Google Farmer UpdateA while ago I told you the Google Farmer change was coming, but just how big an impact it was going to have I couldn’t have told you back then. Well, since this baby has been in operation for a good couple of weeks now, I can tell you a lot more about how it is affecting search and ecommerce in general.

Massive Changes In Search Results

We knew this massive change to Google’s ranking algorithm would improve query results and wean out websites who reuse content and try to beat the system, what we couldn’t of known is that this change would affect 11.8% of Google queries in the United States.

Google makes about 500 changes to its algorithm per year, some miniscule and others with greater importance, but most with the aim of stopping the bad guys from ranking higher than the good guys.

All Content Farms Please Exit The Building

The Farmer update is clearly aimed at content farms (thus the tittle). Google has had enough of these horrid sites ruining the search experience for the user and ripping off other people’s hard work. Content farms, in case you didn’t know, are sites that republish content, or produce low quality content, in order to gain high traffic in a bid to secure high advertising revenue.

What Google Say…

This update is designed to reduce rankings for low-quality sites — sites which are low-value add for users, copy content from other websites or sites that are just not very useful,” said Amit Singhal and Matt Cutts on The Official Google Blog. “At the same time, it will provide better rankings for high-quality sites — sites with original content and information such as research, in-depth reports, thoughtful analysis and so on.”

What Google Farmer Means For Your Ecommerce Site

This is a very positive move, and one we SEOs welcome.  Sites such as Associated Content, Suite 101 and The Find have all suffered significantly lower levels of traffic. This change, however, does have three key implications for ecommerce businesses.

  1. It may no longer be advisable to republish the product descriptions provided by manufacturers. Google may see this as reproduced content and ignore it – the same info will be available on multiple sites.
  2. Sites / SEO experts need to focus more on quality content, relevance, good HYML practice, relevant header tags and the human side of SEO, rather than trying to second guess Google using gaming tactics.
  3. The need for an informative, yet innovative shopping experience has increased.
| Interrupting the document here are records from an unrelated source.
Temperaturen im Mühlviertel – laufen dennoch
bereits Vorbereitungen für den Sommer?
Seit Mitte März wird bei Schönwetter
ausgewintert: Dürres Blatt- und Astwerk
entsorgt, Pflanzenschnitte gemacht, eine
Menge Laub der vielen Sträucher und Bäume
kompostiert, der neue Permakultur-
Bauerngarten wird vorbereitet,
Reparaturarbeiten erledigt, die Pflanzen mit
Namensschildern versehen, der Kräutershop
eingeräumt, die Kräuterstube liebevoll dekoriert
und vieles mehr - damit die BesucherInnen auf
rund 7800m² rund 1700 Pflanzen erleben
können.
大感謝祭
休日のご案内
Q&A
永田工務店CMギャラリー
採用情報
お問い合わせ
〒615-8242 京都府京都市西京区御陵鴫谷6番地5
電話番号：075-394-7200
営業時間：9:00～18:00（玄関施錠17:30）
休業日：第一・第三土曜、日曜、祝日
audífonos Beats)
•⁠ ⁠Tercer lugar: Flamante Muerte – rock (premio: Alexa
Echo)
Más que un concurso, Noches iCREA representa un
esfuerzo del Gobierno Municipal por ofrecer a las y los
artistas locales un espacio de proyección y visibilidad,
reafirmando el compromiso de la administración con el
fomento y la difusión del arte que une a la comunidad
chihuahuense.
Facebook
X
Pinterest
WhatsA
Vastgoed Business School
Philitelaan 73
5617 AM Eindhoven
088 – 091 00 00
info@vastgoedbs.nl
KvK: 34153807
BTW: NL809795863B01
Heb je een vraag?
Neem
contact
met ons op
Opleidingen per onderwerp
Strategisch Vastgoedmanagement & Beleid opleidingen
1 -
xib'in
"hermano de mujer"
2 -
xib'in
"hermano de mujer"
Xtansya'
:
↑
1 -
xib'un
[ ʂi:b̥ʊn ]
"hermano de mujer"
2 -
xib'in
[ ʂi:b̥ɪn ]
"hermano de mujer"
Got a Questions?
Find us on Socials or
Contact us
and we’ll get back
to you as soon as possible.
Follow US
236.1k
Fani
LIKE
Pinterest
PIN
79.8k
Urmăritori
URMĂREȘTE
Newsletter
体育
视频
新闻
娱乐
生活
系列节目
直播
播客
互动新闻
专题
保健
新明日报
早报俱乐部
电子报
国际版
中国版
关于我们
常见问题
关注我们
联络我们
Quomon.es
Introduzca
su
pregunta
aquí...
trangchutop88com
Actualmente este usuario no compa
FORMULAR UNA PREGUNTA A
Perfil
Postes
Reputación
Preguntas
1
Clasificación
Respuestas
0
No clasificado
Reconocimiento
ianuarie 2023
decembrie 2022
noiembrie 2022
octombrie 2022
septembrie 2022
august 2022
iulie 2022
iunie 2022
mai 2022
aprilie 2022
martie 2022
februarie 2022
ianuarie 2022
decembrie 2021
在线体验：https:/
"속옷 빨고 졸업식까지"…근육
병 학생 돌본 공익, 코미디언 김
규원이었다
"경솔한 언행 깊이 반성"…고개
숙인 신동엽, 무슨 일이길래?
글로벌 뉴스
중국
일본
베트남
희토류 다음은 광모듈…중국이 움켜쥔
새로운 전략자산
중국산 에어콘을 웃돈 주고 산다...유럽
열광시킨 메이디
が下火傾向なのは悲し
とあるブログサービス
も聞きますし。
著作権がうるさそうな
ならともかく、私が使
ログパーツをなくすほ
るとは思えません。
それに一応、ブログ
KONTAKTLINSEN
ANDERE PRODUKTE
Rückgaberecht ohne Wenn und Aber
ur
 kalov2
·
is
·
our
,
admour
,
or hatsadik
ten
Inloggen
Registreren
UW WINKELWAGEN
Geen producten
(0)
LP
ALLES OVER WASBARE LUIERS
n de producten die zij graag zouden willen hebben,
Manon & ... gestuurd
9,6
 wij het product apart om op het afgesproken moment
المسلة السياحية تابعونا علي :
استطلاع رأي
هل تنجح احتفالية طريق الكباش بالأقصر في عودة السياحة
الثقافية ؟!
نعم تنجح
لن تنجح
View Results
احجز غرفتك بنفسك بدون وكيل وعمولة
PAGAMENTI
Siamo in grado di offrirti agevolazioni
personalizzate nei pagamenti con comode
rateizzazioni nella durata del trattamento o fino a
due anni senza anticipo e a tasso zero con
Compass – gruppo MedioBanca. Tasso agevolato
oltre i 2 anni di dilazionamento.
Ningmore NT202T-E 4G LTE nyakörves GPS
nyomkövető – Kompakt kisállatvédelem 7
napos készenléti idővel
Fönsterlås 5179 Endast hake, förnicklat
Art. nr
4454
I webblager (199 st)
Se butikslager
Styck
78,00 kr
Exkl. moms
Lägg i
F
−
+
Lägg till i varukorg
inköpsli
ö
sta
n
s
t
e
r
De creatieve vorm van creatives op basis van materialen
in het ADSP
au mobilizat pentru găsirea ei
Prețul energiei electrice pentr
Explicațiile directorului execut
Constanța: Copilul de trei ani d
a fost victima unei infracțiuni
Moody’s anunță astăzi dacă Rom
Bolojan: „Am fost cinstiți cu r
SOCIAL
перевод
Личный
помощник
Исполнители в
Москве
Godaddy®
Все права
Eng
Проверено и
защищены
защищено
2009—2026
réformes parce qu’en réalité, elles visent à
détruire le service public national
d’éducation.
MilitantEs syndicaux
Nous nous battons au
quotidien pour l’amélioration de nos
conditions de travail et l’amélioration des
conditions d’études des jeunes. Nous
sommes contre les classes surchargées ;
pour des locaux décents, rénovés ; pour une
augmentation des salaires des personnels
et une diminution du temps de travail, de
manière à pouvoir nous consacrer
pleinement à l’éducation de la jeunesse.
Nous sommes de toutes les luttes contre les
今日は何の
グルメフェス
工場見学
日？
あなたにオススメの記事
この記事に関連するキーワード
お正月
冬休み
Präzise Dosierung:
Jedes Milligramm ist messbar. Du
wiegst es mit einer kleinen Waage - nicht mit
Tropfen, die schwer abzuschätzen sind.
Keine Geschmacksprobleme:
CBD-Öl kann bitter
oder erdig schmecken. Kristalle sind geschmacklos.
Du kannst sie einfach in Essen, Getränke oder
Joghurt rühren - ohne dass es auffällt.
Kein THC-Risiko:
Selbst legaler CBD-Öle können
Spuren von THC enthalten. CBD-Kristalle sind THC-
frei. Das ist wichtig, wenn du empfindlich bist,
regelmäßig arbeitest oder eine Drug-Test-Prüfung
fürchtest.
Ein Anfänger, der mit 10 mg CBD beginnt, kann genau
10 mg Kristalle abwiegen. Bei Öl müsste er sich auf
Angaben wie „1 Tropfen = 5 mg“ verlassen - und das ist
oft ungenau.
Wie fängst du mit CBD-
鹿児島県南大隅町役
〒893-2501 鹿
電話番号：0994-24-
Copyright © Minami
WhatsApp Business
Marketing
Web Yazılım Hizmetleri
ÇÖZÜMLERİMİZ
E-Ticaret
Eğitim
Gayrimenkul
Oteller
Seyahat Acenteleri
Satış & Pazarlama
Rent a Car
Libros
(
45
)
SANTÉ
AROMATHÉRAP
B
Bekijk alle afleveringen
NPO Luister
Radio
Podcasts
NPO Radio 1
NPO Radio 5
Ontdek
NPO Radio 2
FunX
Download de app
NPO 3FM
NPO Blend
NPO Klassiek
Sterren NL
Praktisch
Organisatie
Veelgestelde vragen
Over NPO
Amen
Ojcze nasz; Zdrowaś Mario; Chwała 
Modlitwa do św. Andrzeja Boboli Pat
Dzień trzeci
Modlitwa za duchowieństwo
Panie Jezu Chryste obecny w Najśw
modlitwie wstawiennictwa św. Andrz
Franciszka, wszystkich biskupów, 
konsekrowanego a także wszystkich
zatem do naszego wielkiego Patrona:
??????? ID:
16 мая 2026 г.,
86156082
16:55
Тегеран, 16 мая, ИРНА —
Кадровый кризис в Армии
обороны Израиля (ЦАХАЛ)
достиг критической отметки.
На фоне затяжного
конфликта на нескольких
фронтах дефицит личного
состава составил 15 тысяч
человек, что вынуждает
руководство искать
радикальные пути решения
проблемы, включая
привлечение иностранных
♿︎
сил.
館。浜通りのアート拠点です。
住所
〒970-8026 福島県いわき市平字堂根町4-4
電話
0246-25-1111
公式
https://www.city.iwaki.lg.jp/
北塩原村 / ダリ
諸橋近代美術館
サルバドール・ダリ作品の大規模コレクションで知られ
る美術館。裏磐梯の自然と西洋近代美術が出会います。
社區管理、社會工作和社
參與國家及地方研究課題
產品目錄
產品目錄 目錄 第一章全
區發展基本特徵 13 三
One needs to be different, to stand out from the crowd; don’t replicate, be original as original as possible.

In Summary

Google is becoming more “organic” focused, and while the staple “old skool” SEO tactics will still maintain relevance, the emphasis is being swung increasing towards user experience, site quality and quality content, rather than who can best “game” the system. Let’s hope the web will be all the better for it.